Similarly with the black-white gap on criminality. Here’s a way to quantify the gap. Take a white male aged 18-64 at random from the white population of the U.S. What is the probability that he is in jail? According to the 2000 Census, it is slightly better than one percent — 0.0107, to be precise. For a black male, the number is much higher — 0.0790. An average black American adult male is therefore 7.4 times more likely to be in jail than his white counterpart. Why?

The Social Science model offers poverty and racism as answers, with the racism of policemen and judges especially salient. As with the education gap, these explanations have an exhausted appearance. They were certainly plausible 40 years ago, when there were few black judges and policemen. Now entire cities — judges, policemen, and all — are run by black Americans. Those cities turn out to have the worst black-crime statistics of all! That 7.4 ratio I gave above was for the nation as a whole. In Washington, D.C., the ratio is 29.3. (The statistical legwork here was done by Human Rights Watch. A Folk-Biological interpretation of the numbers was offered by the statistician who uses the pseudonym “La Griffe du Lion,” here.)

That is all academics, of course. In the everyday world, ordinary citizens stumble on as best we can. The widespread preference is to avoid the whole topic as rancorous and unpleasant. Many, perhaps even most, white Americans, if cornered on the issue, would admit to believing some version of the Folk Biology model. Black Americans remain unanimously devoted to the Social Science model, with, to judge from radio call-ins, newspaper “letters to the editor” columns, and personal anecdotes, a preference for the left-hand, “blame whitey” end of the explanation spectrum.

And on we stumble, depending on a good deal of hypocrisy to steer us through the obstacles. White liberals who would rather pluck out their eyeballs than let their kids attend a majority-black public school nevertheless protest indignantly about the supposed racism of Don Imus. A presidential candidate who subtitled his autobiography A Story of Race and Inheritance will tell you (I am sure) if you ask him, that race is a figment of your imagination, a “social construct,” while inheritance is of no importance whatsoever in human affairs, and never has been, and never could be. White Americans, a scattering of bohemians aside, beggar themselves to buy homes as far as possible from big concentrations of their black fellow-citizens. Inside those concentrations, black Americans stew in dependency and hopelessness. When, as happened with Hurricane Katrina, the dependency and the hopelessness decorate our TV screens for days on end, we turn away in embarrassment, having no real clue what to do about any of it.
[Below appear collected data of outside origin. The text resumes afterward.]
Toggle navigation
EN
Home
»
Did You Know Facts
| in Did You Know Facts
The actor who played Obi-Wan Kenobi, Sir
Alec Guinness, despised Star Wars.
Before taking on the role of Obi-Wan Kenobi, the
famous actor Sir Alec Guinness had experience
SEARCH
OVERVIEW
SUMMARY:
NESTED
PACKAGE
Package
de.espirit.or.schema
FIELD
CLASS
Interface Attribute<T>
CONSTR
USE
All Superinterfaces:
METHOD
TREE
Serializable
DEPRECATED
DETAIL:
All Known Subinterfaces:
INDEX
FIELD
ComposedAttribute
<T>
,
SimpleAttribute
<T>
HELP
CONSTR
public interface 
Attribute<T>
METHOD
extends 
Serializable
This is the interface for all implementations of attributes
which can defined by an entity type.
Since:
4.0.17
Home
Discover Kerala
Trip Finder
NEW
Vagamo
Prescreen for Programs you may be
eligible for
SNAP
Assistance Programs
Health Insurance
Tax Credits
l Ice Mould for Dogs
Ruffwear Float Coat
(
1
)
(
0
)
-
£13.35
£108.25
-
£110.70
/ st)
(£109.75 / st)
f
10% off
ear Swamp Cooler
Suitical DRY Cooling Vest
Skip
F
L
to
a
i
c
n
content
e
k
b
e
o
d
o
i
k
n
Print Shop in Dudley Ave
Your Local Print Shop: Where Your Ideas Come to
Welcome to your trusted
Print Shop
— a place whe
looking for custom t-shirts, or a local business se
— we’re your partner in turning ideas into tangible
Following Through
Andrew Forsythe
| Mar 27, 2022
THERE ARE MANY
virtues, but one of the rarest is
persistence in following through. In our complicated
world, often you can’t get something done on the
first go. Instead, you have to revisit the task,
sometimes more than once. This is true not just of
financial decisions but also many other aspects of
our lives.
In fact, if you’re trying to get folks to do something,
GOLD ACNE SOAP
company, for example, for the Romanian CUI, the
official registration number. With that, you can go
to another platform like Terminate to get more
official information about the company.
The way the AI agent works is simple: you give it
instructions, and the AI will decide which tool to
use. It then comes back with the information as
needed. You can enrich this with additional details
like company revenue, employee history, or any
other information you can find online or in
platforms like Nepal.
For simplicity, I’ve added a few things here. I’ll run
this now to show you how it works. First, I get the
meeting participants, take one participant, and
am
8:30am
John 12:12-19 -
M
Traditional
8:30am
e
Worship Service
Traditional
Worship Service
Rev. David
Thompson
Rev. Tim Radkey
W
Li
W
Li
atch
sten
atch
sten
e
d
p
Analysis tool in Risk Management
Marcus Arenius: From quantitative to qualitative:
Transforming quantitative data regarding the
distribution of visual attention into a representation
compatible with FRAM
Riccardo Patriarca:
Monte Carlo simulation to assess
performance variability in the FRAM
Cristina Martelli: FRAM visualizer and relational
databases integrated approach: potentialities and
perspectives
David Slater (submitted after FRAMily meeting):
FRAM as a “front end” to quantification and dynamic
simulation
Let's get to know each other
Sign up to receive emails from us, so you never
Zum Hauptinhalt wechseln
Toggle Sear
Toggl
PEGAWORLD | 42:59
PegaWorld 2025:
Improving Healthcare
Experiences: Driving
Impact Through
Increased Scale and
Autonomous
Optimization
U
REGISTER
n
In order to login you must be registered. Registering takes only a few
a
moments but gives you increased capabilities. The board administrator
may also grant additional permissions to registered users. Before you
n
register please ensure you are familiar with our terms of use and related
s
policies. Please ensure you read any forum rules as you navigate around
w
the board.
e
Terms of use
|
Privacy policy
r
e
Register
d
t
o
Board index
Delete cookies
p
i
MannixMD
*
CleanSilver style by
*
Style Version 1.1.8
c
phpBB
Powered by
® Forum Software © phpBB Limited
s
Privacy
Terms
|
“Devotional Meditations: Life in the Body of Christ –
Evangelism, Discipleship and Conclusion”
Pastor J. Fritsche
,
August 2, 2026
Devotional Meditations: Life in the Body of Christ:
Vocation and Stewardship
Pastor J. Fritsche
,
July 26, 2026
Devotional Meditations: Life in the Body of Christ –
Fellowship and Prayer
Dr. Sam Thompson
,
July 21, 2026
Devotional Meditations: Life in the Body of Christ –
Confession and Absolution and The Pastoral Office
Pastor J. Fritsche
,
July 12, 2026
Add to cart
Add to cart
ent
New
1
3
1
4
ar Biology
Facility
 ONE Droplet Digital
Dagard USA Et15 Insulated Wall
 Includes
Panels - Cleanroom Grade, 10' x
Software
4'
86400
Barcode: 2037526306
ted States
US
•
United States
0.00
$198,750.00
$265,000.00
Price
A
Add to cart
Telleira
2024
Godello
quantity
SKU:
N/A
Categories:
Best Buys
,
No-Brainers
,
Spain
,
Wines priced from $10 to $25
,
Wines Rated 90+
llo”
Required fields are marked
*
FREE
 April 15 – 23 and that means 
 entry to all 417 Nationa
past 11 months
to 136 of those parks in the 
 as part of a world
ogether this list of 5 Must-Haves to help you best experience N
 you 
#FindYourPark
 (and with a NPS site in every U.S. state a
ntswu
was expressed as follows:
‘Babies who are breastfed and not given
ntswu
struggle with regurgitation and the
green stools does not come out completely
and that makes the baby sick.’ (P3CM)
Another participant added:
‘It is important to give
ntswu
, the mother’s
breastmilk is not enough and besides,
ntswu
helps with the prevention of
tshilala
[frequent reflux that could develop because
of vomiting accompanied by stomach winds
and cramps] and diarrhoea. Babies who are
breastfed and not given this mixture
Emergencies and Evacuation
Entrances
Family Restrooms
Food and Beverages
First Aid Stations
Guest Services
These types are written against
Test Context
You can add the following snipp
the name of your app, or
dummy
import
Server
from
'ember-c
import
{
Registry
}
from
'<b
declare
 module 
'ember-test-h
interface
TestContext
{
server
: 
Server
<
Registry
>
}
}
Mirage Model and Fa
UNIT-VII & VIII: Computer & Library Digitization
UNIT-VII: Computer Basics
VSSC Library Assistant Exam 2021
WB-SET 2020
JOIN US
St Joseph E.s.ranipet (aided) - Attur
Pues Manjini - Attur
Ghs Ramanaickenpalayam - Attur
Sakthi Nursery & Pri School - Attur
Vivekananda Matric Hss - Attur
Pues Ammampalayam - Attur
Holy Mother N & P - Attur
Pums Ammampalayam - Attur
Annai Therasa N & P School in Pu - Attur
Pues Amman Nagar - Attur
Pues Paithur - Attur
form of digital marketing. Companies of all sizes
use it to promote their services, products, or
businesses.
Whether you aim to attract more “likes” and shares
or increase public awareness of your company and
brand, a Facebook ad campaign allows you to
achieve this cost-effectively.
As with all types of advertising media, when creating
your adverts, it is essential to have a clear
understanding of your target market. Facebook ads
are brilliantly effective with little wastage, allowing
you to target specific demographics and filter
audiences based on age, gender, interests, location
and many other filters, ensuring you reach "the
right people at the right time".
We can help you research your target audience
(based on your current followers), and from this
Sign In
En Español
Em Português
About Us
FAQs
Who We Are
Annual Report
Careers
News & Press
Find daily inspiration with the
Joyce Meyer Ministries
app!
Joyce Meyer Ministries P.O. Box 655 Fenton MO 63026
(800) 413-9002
It’s an equilibrium, of sorts. Not a very tidy or satisfactory one; but then, human affairs are rarely tidy or satisfactory. The politico-psychological imperative to continue asserting faith in the Social Science model generates programs — like the ludicrous No Child Left Behind extravaganza — that waste a few billion dollars here, a few billion there, but we can afford it. The country is big enough that we can mostly keep away from each other, which is mostly what we prefer to do. (Even for purposes of “oppression.” A tiny feature of the Duke case, picked up with breathless indignation by ABC’s Terry Moran, was that the partying white lacrosse players specifically requested a white stripper.) So perhaps, after all, the answer to Rodney King’s famous question is a qualified “Yes.”

And President Clinton’s 1997 Initiative on Race? Oh, nobody remembers that. That was ten years ago, for goodness sake.

John Derbyshire — Mr. Derbyshire is a former contributing editor of National Review.